**What is needed**
Please return every line in the entries below with the word "wire" in it.

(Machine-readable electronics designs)
⁂

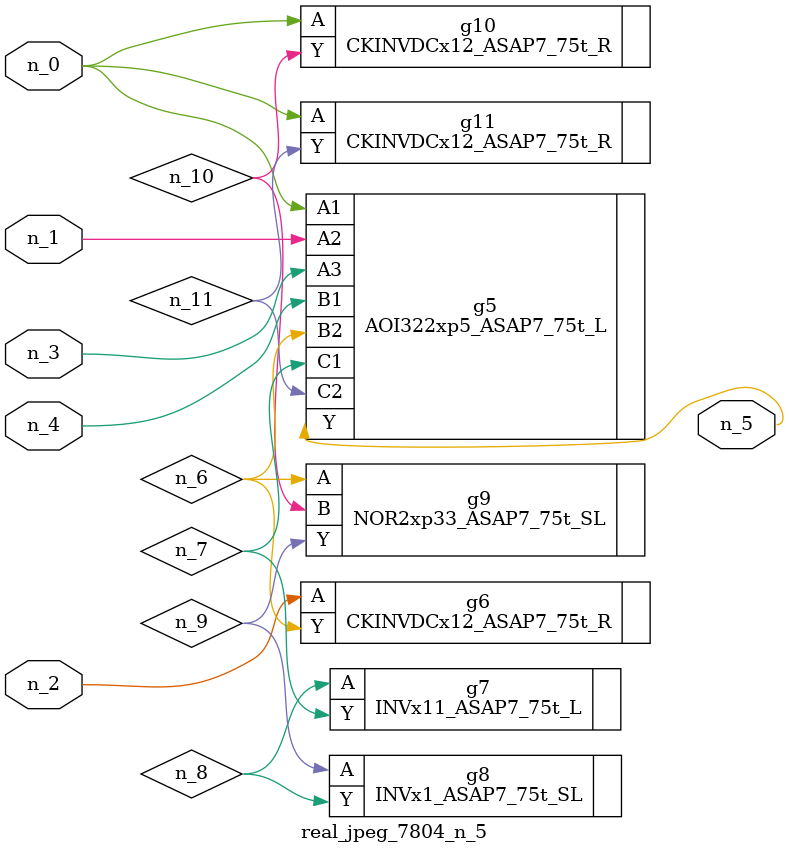
<source format=v>
module real_jpeg_7804_n_5 (n_4, n_0, n_1, n_2, n_3, n_5);

input n_4;
input n_0;
input n_1;
input n_2;
input n_3;

output n_5;

wire n_8;
wire n_11;
wire n_6;
wire n_7;
wire n_10;
wire n_9;

AOI322xp5_ASAP7_75t_L g5 ( 
.A1(n_0),
.A2(n_1),
.A3(n_3),
.B1(n_4),
.B2(n_6),
.C1(n_7),
.C2(n_11),
.Y(n_5)
);

CKINVDCx12_ASAP7_75t_R g10 ( 
.A(n_0),
.Y(n_10)
);

CKINVDCx12_ASAP7_75t_R g11 ( 
.A(n_0),
.Y(n_11)
);

CKINVDCx12_ASAP7_75t_R g6 ( 
.A(n_2),
.Y(n_6)
);

NOR2xp33_ASAP7_75t_SL g9 ( 
.A(n_6),
.B(n_10),
.Y(n_9)
);

INVx11_ASAP7_75t_L g7 ( 
.A(n_8),
.Y(n_7)
);

INVx1_ASAP7_75t_SL g8 ( 
.A(n_9),
.Y(n_8)
);


endmodule
</source>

⁂

**Result**
wire n_8;
wire n_11;
wire n_6;
wire n_7;
wire n_10;
wire n_9;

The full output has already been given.